GOP: New Obama deportation policy violates oath of office
Republicans are criticizing the Obama administration’s new leniency for some illegal immigrants as a politically motivated and possibly illegal effort to win over Hispanic voters.
The Republicans contend the new rules — which will prevent deportations for as many as 800,000 illegal immigrants brought to the United States as children — circumvent the law just to buy Obama support from Hispanics ahead of November’s elections, in which the Hispanic vote will likely be crucial.
{mosads}Rep. Lamar Smith (R-Texas), chairman of the House Judiciary Committee, said the change marks “a breach of faith with the American people.”
“This huge policy shift has horrible consequences for unemployed Americans looking for jobs and violates President Obama’s oath to uphold the laws of this land,” Smith said in a statement.
“How can the administration justify allowing illegal immigrants to work in the U.S. when millions of Americans are unemployed?” he added. “President Obama and his administration once again have put partisan politics and illegal immigrants ahead of the rule of law and the American people.”
On Twitter, Sen. Lindsey Graham (R-S.C.) said the policy would entice people to break the law.
“President Obama’s attempt to go around Congress and the American people is at best unwise and possibly illegal,” he tweeted. “This is a classic Barack Obama move of choosing politics over leadership.
“This decision avoids dealing with Congress and the American people instead of fixing a broken immigration system once and for all,” he said on Twitter.
Rep. Allen West (R-Fla.) piled on, arguing that changes of such significance should require the approval of Congress.
“We have representative government,” West said in a statement, “and I think right now this shows that we’re getting away from government that’s based upon the consent of the American people, and we’re starting to live under a rule by edict or executive order.”

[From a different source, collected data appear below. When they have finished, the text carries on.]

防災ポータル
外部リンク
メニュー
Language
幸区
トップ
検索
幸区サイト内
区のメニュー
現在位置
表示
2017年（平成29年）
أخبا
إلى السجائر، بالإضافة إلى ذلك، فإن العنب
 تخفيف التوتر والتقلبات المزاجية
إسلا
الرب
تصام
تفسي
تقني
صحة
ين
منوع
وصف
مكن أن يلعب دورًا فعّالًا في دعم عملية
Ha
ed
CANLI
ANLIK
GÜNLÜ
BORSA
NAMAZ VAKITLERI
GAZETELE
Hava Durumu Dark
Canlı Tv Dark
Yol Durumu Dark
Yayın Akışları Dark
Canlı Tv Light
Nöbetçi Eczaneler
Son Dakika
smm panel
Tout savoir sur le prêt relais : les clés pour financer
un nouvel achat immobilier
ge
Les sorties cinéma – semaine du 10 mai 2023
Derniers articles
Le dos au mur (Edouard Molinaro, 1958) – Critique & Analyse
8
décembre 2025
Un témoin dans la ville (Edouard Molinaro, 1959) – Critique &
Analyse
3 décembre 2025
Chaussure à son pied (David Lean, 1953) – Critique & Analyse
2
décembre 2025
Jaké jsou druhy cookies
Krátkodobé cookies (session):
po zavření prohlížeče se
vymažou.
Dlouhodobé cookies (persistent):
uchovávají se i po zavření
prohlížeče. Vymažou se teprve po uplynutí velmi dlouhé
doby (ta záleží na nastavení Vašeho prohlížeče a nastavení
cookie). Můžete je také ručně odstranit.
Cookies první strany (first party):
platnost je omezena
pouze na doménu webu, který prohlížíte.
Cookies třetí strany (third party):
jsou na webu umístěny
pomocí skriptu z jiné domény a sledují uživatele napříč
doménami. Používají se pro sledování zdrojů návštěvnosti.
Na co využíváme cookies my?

The Department of Homeland Security (DHS) announced a new policy Friday allowing certain illegal immigrants who were brought to the United States as children to remain in the country. The beneficiaries will not be eligible for U.S. citizenship, but they would be allowed to work and would no longer be targeted for deportation.

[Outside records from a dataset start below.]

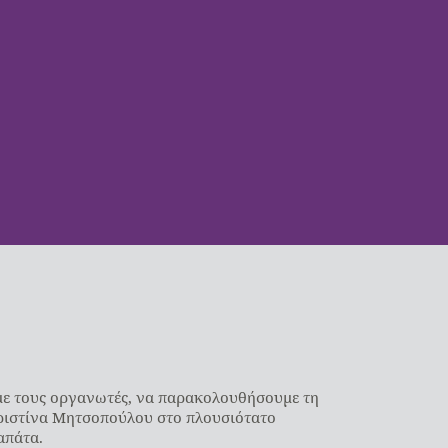
 με τους οργανωτές, να παρακολουθήσουμε τη
Χριστίνα Μητσοπούλου στο πλουσιότατο
απάτα.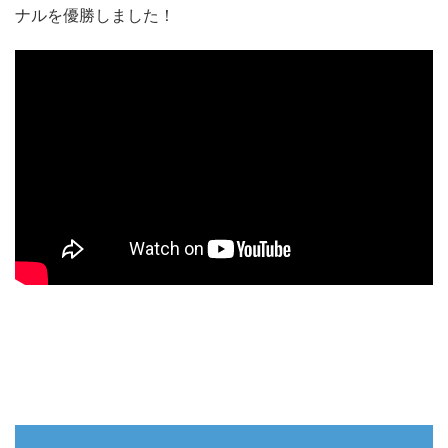
ナルを優勝しました！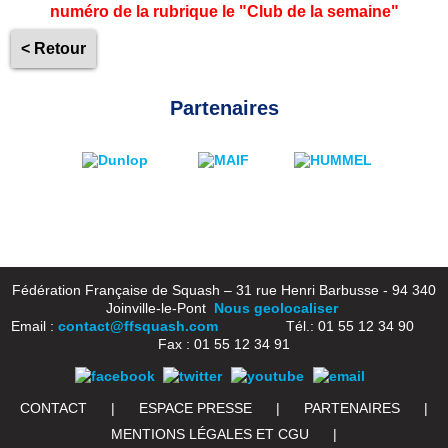
numéro de la rubrique le "Club de la semaine"
< Retour
Partenaires
Fédération Française de Squash – 31 rue Henri Barbusse - 94 340
Joinville-le-Pont
Nous geolocaliser
Email :
contact@ffsquash.com
Tél.: 01 55 12 34 90
Fax : 01 55 12 34 91
CONTACT
|
ESPACE PRESSE
|
PARTENAIRES
|
MENTIONS LÉGALES ET CGU
|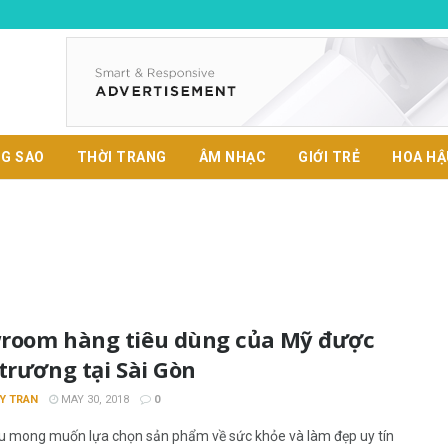
G SAO
THỜI TRANG
ÂM NHẠC
GIỚI TRẺ
HOA HẬ
room hàng tiêu dùng của Mỹ được
trương tại Sài Gòn
Y TRAN
MAY 30, 2018
0
u mong muốn lựa chọn sản phẩm về sức khỏe và làm đẹp uy tín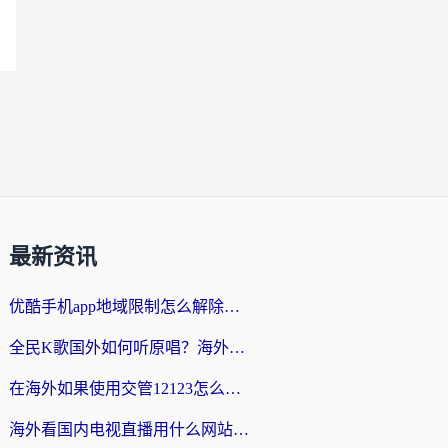
最新资讯
优酷手机app地域限制怎么解除？海外党亲测有效的追剧方案
全民K歌国外如何听原唱？海外党亲测有效的回国加速器选择指南
在海外如果使用交管12123怎么处理？留学生亲测有效的回国加速方案
海外看国内电视直播用什么网站比较好？一篇解决你所有追剧难题的实用指南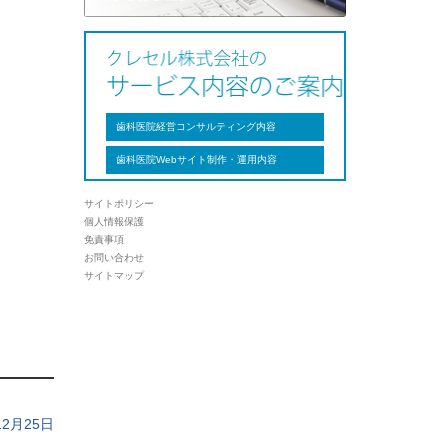
歯科医院経営コンサルティング内容
歯科医院Webサイト制作・運用内容
サイトポリシー
個人情報保護
免責事項
お問い合わせ
サイトマップ
12月25日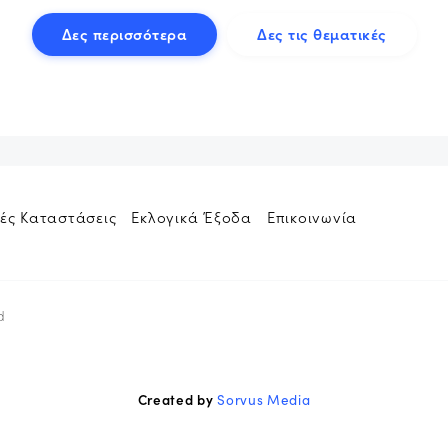
Δες περισσότερα
Δες τις θεματικές
ές Καταστάσεις
Εκλογικά Έξοδα
Επικοινωνία
d
Created by
Sorvus Media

“Our nation’s immigration laws must be enforced in a firm and sensible manner,” DHS Secretary Janet Napolitano said Friday in a statement announcing the policy. “But they are not designed to be blindly enforced without consideration given to the individual circumstances of each case.”
The issue has been big on the presidential campaign trail this year, with both sides vying for a larger slice of the ever-growing Hispanic vote.
The issue has been a tough one for GOP contender Mitt Romney, who tacked far to the right on immigration during the Republican primary and has since sought ways to soften his position without alienating the conservative hard-liners of his base, who consider anything shy of deportation to be amnesty.